**Your instructions:** Copy out every line of the data exactly; do not include the images.

**Data provided:**
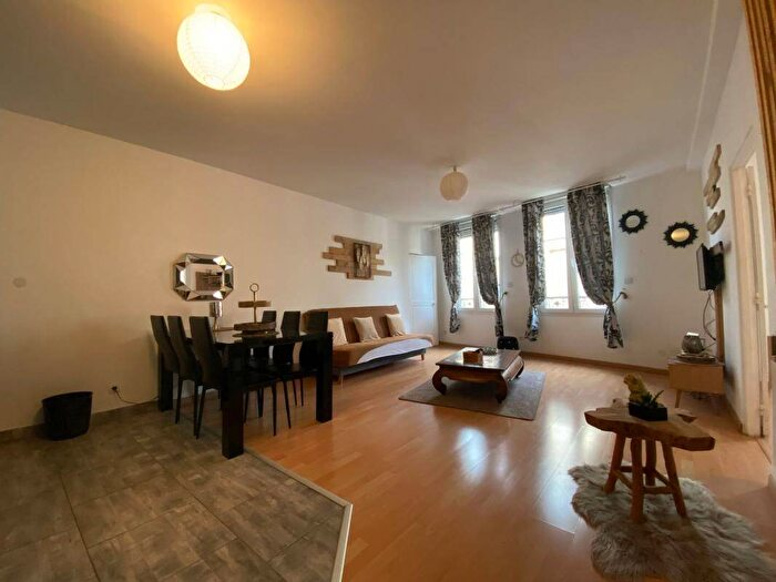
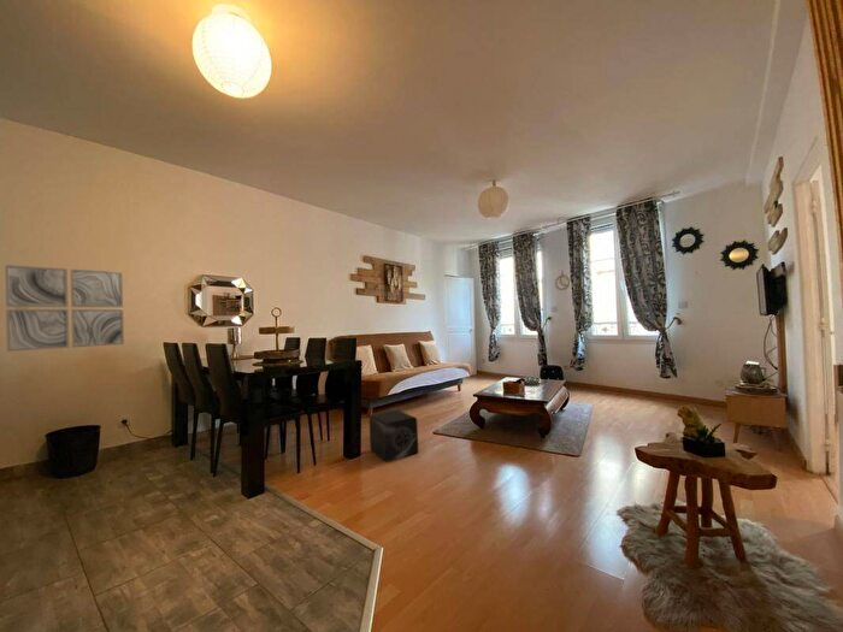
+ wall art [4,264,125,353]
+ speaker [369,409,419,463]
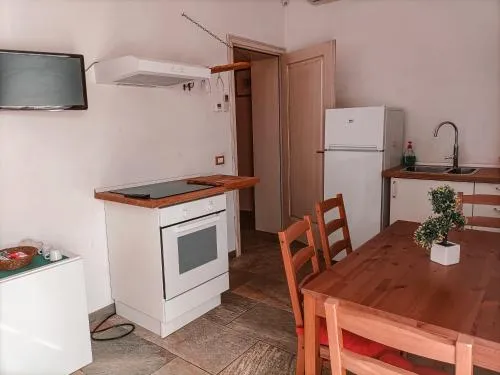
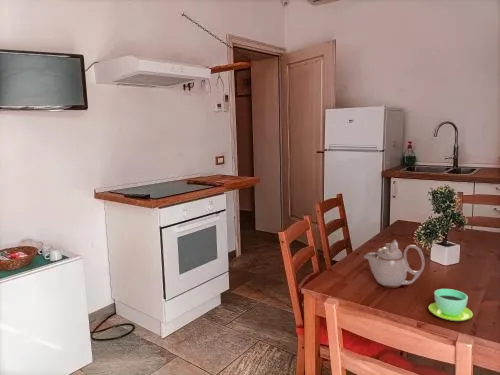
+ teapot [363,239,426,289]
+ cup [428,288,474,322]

**Answer box:**
+ wall art [4,264,125,353]
+ speaker [369,409,419,463]
+ teapot [363,239,426,289]
+ cup [428,288,474,322]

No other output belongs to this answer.